Marseille : les propriétaires d’un immeuble insalubre condamnés
L'immeuble en question, situé au 7 rue de Versailles, est un édifice de six étages qui abrite 27 logements dans le quartier de La Villette, dans le 3e arrondissement de Marseille. Construit en 1933, il s'est dégradé au fil des années, devenant un danger pour la santé et la sécurité de ses habitants.
Une situation devenue désastreuse, qui a été mise en lumière lors d'une audience qui s'est tenue le 28 juin dernier. Le tribunal a diffusé un reportage télévisé montrant une cour transformée en déchetterie, jonchée de seringues abandonnées par les toxicomanes du quartier, une toiture qui laisse filtrer l'eau, des escaliers détériorés, une structure du bâtiment en état de délabrement avancé et la présence d'une multitude de nuisibles.
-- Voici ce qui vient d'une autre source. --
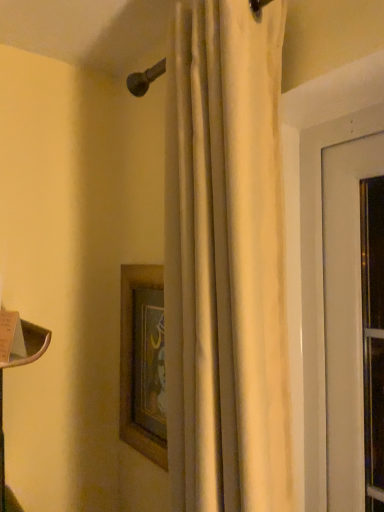
You are a GUI agent. You are given a task and a screenshot of the screen. Output one action in this format:
    pyautogui.click(x=<x>, y=<y>)
    Task: Click on the white matte curtain at center
    
    Given the screenshot: What is the action you would take?
    pyautogui.click(x=225, y=261)

What do you see at coordinates (225, 261) in the screenshot? I see `white matte curtain at center` at bounding box center [225, 261].

What do you see at coordinates (143, 362) in the screenshot?
I see `wooden framed picture at center` at bounding box center [143, 362].

Identify the location of wooden framed picture at center. The width and height of the screenshot is (384, 512). (143, 362).

Where is `white matte curtain at center`? white matte curtain at center is located at coordinates (225, 261).

From the picture: Considering the positions of objects wooden framed picture at center and white matte curtain at center in the image provided, who is more to the left, wooden framed picture at center or white matte curtain at center?

From the viewer's perspective, wooden framed picture at center appears more on the left side.

Which object is further away from the camera, wooden framed picture at center or white matte curtain at center?

wooden framed picture at center is further away from the camera.

Is point (157, 284) closer to viewer compared to point (267, 35)?

That is False.

Consider the image. From the image's perspective, is wooden framed picture at center over white matte curtain at center?

No, from the image's perspective, wooden framed picture at center is not over white matte curtain at center.

From a real-world perspective, which is physically below, wooden framed picture at center or white matte curtain at center?

From a 3D spatial view, wooden framed picture at center is below.

Does wooden framed picture at center have a lesser width compared to white matte curtain at center?

Yes.

Which of these two, wooden framed picture at center or white matte curtain at center, stands taller?

Standing taller between the two is white matte curtain at center.

Which of these two, wooden framed picture at center or white matte curtain at center, is bigger?

white matte curtain at center is bigger.

Is wooden framed picture at center completely or partially outside of white matte curtain at center?

Yes, wooden framed picture at center is outside of white matte curtain at center.

Are wooden framed picture at center and white matte curtain at center far apart?

No, wooden framed picture at center is not far from white matte curtain at center.

Could you tell me if wooden framed picture at center is turned towards white matte curtain at center?

No, wooden framed picture at center does not turn towards white matte curtain at center.

How many degrees apart are the facing directions of wooden framed picture at center and white matte curtain at center?

They differ by 1.31 degrees in their facing directions.

Locate an element on the screen. The height and width of the screenshot is (512, 384). curtain above the wooden framed picture at center (from the image's perspective) is located at coordinates (225, 261).

Which object is positioned more to the left, white matte curtain at center or wooden framed picture at center?

From the viewer's perspective, wooden framed picture at center appears more on the left side.

Is white matte curtain at center in front of or behind wooden framed picture at center in the image?

white matte curtain at center is in front of wooden framed picture at center.

Is point (220, 442) closer to viewer compared to point (120, 416)?

Yes, it is in front of point (120, 416).

From the image's perspective, which one is positioned higher, white matte curtain at center or wooden framed picture at center?

white matte curtain at center is shown above in the image.

From a real-world perspective, which object stands above the other?

white matte curtain at center.

Considering the relative sizes of white matte curtain at center and wooden framed picture at center in the image provided, is white matte curtain at center wider than wooden framed picture at center?

Correct, the width of white matte curtain at center exceeds that of wooden framed picture at center.

Between white matte curtain at center and wooden framed picture at center, which one has less height?

Standing shorter between the two is wooden framed picture at center.

Considering the sizes of white matte curtain at center and wooden framed picture at center in the image, is white matte curtain at center bigger or smaller than wooden framed picture at center?

In the image, white matte curtain at center appears to be larger than wooden framed picture at center.

Is white matte curtain at center not inside wooden framed picture at center?

Yes, white matte curtain at center is not within wooden framed picture at center.

Is white matte curtain at center directly adjacent to wooden framed picture at center?

No, white matte curtain at center is not next to wooden framed picture at center.

Is white matte curtain at center looking in the opposite direction of wooden framed picture at center?

No, white matte curtain at center is not facing away from wooden framed picture at center.

At what (x,y) coordinates should I click in order to perform the action: click on curtain above the wooden framed picture at center (from a real-world perspective). Please return your answer as a coordinate pair (x, y). This screenshot has width=384, height=512. Looking at the image, I should click on (225, 261).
Les propriétaires de ce bâtiment insalubre ont été condamnés à des peines de trois à huit mois de prison avec sursis, et 20 000 à 70 000 euros d’amendes pour non-réalisation des travaux ordonnés par un arrêté d’insalubrité frappant les parties communes.
Quel(s) responsable(s) ?
Deux groupes de propriétaires immobiliers sont au centre de cette affaire : d'un côté, un couple composé d'une attachée territoriale et d'un promoteur ; de l'autre, des membres d'une même famille rassemblés au sein de deux Sociétés Civiles Immobilières (SCI). Ils se sont mutuellement renvoyés la responsabilité de l'absence de réalisation des travaux requis par le préfet.
Le procureur Guillaume Bricier a qualifié cette attitude de spéculation immobilière, et a pointé du doigt les motivations économiques sous-jacentes à l'acquisition de biens dans l'un des quartiers les plus défavorisés de France.
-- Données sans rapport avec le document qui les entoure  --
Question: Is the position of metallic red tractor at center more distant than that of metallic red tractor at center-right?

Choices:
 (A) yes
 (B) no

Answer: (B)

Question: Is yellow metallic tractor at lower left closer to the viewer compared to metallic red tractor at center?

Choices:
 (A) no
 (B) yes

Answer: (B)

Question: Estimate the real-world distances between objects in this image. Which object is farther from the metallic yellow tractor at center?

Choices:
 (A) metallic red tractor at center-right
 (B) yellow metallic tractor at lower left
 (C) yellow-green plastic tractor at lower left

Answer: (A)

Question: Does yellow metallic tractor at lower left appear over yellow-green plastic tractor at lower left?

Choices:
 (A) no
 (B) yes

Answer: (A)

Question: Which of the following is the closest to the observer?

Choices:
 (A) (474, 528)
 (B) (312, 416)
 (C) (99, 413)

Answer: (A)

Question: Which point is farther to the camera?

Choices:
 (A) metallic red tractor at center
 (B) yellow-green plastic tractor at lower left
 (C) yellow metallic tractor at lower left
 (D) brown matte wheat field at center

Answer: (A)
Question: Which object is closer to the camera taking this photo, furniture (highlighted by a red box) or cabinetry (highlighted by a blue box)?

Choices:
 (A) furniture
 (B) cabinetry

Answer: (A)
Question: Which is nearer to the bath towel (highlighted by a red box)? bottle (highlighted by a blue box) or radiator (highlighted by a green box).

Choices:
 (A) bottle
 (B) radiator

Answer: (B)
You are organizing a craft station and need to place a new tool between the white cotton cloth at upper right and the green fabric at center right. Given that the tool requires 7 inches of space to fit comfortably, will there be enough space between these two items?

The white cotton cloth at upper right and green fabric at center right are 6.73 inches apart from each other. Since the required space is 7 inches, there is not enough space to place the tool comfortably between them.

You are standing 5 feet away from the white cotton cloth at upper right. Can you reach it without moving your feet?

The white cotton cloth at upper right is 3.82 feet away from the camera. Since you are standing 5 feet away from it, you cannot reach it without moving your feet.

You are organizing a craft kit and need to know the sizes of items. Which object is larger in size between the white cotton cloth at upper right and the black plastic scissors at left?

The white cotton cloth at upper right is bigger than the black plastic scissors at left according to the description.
La présidente du tribunal, Stéphanie Donjon, a balayé les tentatives de certains prévenus de rejeter la faute sur les locataires pour l'état insalubre de l'immeuble. Elle a réfuté cet argument, déclarant que les locataires ne pouvaient pas être tenus responsables de l'absence d'aérations ou des conditions de surpeuplement subies dans certains logements.
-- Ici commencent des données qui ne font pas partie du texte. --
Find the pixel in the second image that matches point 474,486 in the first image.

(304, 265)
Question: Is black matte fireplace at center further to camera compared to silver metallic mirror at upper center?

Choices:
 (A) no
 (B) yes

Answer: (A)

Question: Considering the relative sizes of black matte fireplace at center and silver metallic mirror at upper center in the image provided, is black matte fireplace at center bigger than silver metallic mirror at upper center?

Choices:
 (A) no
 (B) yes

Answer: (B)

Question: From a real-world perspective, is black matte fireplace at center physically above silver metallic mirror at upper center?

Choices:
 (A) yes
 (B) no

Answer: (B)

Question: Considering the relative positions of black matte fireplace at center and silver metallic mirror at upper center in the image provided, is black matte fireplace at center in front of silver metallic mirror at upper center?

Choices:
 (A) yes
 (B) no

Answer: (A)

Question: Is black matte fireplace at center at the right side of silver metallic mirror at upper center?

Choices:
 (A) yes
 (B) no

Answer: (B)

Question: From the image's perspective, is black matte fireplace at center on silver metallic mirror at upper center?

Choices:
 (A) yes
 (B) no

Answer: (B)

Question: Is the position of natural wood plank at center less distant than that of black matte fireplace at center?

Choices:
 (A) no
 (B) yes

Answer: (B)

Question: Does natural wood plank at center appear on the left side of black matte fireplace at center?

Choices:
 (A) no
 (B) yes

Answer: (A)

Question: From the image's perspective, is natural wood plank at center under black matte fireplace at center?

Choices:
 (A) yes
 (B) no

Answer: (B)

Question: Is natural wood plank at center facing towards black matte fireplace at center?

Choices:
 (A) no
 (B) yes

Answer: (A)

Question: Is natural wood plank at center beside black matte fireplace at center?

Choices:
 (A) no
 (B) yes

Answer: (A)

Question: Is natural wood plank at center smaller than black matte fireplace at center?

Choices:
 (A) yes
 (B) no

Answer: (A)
Près de 27 000 euros de dommages et intérêts
L'audience a également mis en lumière des histoires humaines poignantes, comme celle d'un jeune artisan menuisier originaire de Haute-Savoie. Ayant acquis un appartement en 2010, il a fait preuve de bonne foi en payant sa partie des travaux, contribuant ainsi à la réalisation de plusieurs rénovations. Une attitude exemplaire soulignée par la présidente. À l'image de deux propriétaires d'un lot qui ont été relaxés par le tribunal en raison de leur « particulière bonne foi ».
En plus des peines d'amende et de prison, certains propriétaires ont été condamnés pour avoir violé l'interdiction d'occupation des locaux insalubres et pour avoir refusé de reloger leurs locataires. La Ville de Marseille a dû prendre en charge le relogement, générant des frais dépassant les 18 000 euros.
Enfin, quatre familles vivant dans cet immeuble, dont des enfants exposés à des risques de saturnisme liés au plomb, ont été indemnisées à hauteur de 26 900 euros au titre des dommages et intérêts.
Une affaire symbolique de la lutte acharnée contre l'habitat indigne à Marseille, entreprise après l'effondrement tragique de deux immeubles en novembre 2018, causant la mort de huit personnes.